Data excerpts
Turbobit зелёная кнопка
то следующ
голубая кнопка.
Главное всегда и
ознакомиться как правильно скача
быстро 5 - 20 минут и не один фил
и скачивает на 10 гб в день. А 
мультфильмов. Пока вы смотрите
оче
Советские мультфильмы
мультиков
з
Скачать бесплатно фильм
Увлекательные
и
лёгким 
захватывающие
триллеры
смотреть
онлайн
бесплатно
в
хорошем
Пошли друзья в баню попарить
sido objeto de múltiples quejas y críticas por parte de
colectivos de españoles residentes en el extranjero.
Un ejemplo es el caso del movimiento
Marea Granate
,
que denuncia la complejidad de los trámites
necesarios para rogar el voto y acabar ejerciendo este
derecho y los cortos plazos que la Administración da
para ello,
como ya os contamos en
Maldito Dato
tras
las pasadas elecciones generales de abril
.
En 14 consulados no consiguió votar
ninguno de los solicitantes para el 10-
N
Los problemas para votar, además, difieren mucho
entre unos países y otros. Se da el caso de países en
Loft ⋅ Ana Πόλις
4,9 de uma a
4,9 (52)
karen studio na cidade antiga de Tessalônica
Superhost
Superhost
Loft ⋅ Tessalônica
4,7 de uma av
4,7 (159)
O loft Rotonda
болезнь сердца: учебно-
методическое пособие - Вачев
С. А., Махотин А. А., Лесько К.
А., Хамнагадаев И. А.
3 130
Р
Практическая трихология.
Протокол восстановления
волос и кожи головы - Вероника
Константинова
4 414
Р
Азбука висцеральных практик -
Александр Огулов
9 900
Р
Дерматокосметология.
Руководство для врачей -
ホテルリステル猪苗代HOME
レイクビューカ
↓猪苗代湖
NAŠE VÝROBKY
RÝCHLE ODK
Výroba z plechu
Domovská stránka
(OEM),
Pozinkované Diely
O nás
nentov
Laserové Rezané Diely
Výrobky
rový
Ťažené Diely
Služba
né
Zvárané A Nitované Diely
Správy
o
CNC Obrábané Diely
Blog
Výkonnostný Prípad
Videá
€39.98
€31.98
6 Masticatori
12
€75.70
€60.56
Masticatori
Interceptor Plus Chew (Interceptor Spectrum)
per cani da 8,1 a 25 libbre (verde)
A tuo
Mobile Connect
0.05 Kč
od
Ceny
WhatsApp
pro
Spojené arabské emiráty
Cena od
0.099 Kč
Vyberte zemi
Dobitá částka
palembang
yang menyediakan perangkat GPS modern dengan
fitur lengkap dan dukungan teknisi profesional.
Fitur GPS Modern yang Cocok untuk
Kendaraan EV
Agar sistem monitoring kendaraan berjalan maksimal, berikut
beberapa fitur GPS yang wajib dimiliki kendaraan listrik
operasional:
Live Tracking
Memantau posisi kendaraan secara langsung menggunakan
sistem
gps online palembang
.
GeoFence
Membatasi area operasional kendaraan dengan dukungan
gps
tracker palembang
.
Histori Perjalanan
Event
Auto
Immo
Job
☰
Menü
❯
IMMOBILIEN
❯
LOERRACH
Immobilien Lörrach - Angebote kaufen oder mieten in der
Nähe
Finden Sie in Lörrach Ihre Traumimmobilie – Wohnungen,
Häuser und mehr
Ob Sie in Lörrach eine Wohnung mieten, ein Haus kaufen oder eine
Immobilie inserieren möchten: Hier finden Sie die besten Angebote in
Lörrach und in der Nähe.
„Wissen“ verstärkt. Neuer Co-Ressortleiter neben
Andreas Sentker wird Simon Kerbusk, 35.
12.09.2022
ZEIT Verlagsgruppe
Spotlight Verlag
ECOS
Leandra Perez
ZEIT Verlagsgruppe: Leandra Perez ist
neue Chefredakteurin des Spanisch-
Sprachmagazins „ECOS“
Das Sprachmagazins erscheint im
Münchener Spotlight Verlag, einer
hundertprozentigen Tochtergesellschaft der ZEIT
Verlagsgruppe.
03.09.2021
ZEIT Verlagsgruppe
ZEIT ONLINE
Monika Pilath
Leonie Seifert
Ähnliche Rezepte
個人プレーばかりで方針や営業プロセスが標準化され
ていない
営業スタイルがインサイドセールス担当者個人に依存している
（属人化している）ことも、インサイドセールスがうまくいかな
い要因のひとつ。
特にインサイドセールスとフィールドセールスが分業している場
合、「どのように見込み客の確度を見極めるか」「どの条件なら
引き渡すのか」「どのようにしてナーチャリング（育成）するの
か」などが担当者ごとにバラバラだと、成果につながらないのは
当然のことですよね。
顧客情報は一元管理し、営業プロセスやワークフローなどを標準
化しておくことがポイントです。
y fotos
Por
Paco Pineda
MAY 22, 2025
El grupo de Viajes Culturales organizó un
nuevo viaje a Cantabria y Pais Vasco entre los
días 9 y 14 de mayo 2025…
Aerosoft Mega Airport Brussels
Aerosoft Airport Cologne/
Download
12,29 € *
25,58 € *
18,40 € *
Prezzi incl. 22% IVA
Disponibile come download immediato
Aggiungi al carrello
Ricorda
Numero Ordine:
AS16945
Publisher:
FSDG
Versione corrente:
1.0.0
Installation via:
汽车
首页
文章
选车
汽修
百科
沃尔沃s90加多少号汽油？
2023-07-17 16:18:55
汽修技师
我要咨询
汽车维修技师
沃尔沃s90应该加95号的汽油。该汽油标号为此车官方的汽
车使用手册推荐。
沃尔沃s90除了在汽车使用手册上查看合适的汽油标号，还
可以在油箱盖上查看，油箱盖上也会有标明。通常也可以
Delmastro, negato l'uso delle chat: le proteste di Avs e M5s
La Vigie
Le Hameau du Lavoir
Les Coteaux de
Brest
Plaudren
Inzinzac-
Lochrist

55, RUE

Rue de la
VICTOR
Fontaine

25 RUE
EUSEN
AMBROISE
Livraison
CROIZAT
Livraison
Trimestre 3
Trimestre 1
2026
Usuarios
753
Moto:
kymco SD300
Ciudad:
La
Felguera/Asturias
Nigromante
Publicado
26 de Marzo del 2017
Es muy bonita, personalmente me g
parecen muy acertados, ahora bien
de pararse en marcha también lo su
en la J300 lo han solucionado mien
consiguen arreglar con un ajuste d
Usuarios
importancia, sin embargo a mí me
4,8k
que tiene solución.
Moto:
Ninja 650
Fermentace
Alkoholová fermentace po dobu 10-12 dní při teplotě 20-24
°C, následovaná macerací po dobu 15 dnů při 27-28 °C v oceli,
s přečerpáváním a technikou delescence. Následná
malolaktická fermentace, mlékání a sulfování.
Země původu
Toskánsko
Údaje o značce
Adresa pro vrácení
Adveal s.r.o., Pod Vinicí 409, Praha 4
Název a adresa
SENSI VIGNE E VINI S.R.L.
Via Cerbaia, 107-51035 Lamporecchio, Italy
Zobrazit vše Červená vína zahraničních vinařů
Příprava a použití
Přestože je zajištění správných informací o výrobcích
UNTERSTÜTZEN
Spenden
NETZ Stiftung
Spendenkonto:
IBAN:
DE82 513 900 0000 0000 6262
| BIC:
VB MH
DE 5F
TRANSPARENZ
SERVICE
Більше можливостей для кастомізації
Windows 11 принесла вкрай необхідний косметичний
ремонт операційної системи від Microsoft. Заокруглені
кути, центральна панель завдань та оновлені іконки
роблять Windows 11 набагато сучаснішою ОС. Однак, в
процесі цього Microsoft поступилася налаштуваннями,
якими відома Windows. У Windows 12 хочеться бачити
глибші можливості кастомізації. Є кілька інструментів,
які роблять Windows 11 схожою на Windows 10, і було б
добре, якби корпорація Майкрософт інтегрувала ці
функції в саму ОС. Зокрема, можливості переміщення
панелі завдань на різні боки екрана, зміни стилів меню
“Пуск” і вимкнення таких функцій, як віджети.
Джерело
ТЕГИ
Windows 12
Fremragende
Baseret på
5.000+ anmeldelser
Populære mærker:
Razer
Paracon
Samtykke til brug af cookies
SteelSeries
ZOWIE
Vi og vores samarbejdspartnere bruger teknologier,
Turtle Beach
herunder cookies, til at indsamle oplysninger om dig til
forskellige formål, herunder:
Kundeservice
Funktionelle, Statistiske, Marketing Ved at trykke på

● Prompt:
Copy out the lines starting at the beginning of the items above and ending at the line that contains "que denuncia la complejidad de los trámites", with both ends included.

● Answer for the task:
Turbobit зелёная кнопка
то следующ
голубая кнопка.
Главное всегда и
ознакомиться как правильно скача
быстро 5 - 20 минут и не один фил
и скачивает на 10 гб в день. А 
мультфильмов. Пока вы смотрите
оче
Советские мультфильмы
мультиков
з
Скачать бесплатно фильм
Увлекательные
и
лёгким 
захватывающие
триллеры
смотреть
онлайн
бесплатно
в
хорошем
Пошли друзья в баню попарить
sido objeto de múltiples quejas y críticas por parte de
colectivos de españoles residentes en el extranjero.
Un ejemplo es el caso del movimiento
Marea Granate
,
que denuncia la complejidad de los trámites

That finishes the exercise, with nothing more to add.